2008年02月12日 22時41分00秒 | DOCOMOMO
 先日、北海道立近代美術館で「建築家展」が開催された。2月3日には講堂にて「上遠野徹の建築」というタイトルで、上遠野徹先生と北大歴史研の角教授の対談式講演会が催された。とても勉強になった。

 写真は上遠野徹先生のブース内に掲示された、DOCOMOMO JAPANを紹介する4枚のパネルである。北海道のDOCOMOMO JAPAN選定建築を紹介するパネルには、現在の学生の設計課題の紹介や、嘗てpenkou師匠が上遠野先生にDOCOMOMO選定プレートを贈られた際、ちゃっかり一緒に写った卒業生達の写真も載せて頂いた。
 penkou師匠のお供をさせて頂き、上遠野先生宅にお邪魔させて頂いたり、角先生との楽しい宴の末席を汚させて頂いたのも度々で、今回の対談は本当に楽しみにしていたし、期待以上のお話を聴くことが出来た。

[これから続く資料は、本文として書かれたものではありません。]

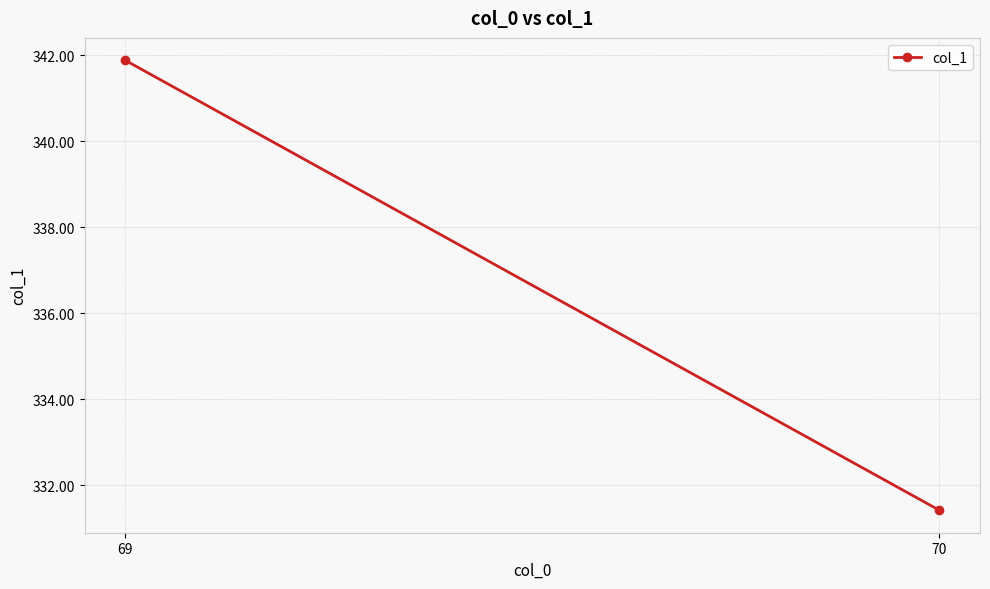

Where does the data first go above 341?

69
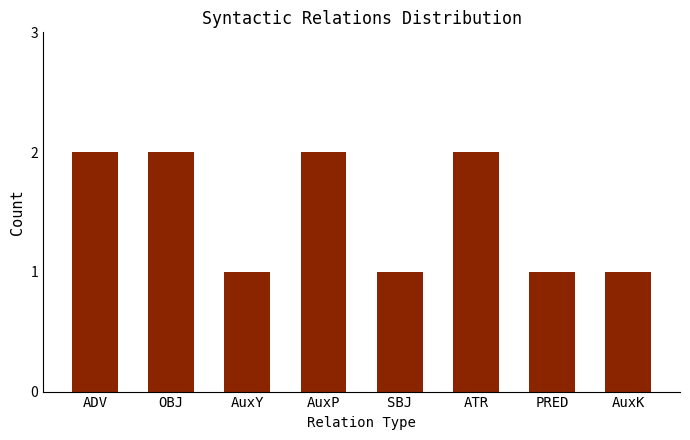

Are the bars grouped side by side (vs. stacked)?

No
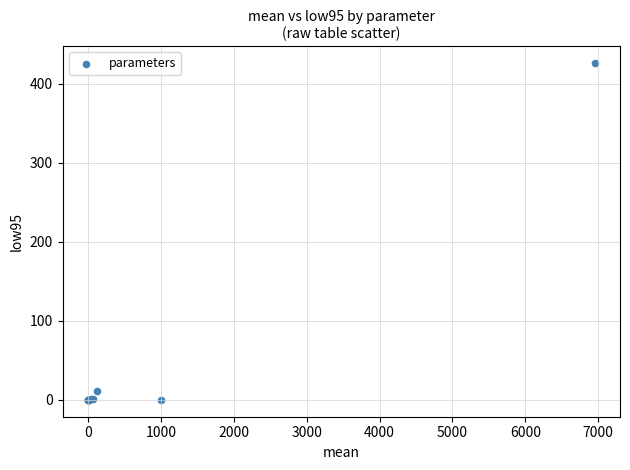

What Y value in the scatter plot is closest to 212?

11.1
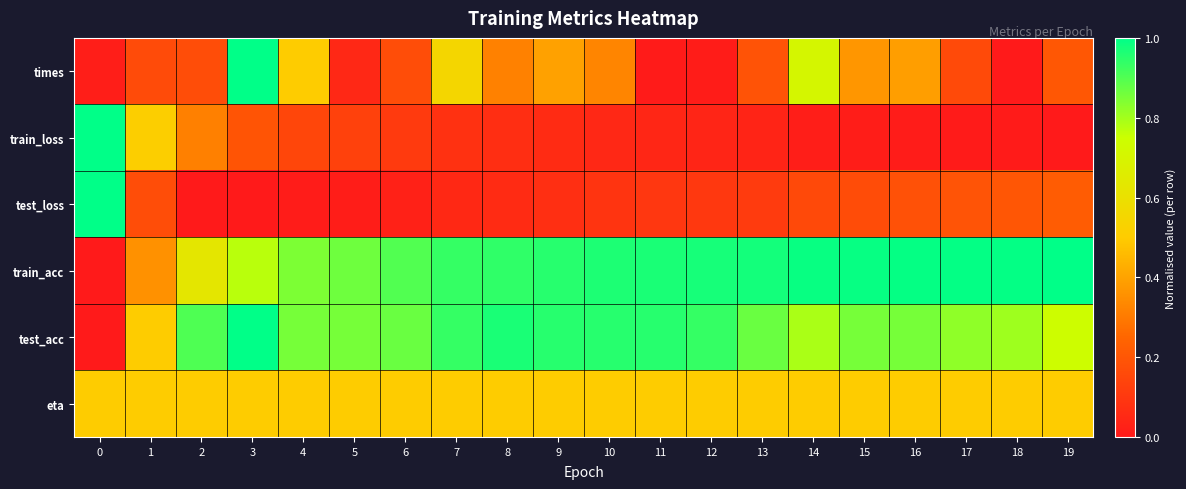

Which label corresponds to the smallest value in the chart?

18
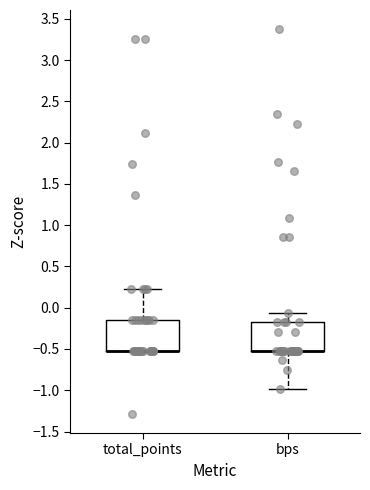

Where is the upper edge of the box for bps on the y-axis? The values are not printed on the chart, so give them approximately, as read against the axis.

-0.20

 田上義也氏と上遠野先生の深い係りや、北海道黎明期の建築家マックス・ヒンデルについての角先生の解説等、沢山の貴重なお話の中、自分の心を打ったのは、上遠野先生が田上氏より受け継がれた「正しい道を進もう。列を乱すな。」という言葉である。思わず“俺は間違っていないのだ”と声に出してしまいそうになった。
 自分は、この言葉に本当に感動出来る人とだけ歩いて行きたい。

’08西・蘭建築紀行 バルセロナ編その3“亀裂”

2008年02月02日 23時30分15秒 | 建築
 海外の建築を見ていつも思うのだが、仕上げの精度が低い。ゼネコンの現場監督時代、自分の現場でこの仕上げであれば、許せたものではないという仕上げを多々見てきた。

 ヘルツォーク&ド・ムーロンは「プラダブティック青山」では平面、及び3次元曲面のガラスで美しいファサードを表現した。バルセロナでは「フォーラム2004」で吹きつけコンクリートによる特徴的な外装材を用いている。

 自分は、ひび割れしないコンクリートなど無いと思っている。しかし、このフォーラム2004の外装材表面のひび割れは、とても目立つ。吹き付け材なのだから仕方ないとも思うが、それにしても大きい。エンボス加工の軒裏から水漏れしている箇所も有った。
 宙に浮いたような巨大な躯体と、所々に設けられたボイドは面白い形態であるが、もう少し施工精度を上げてもらいたいものだ。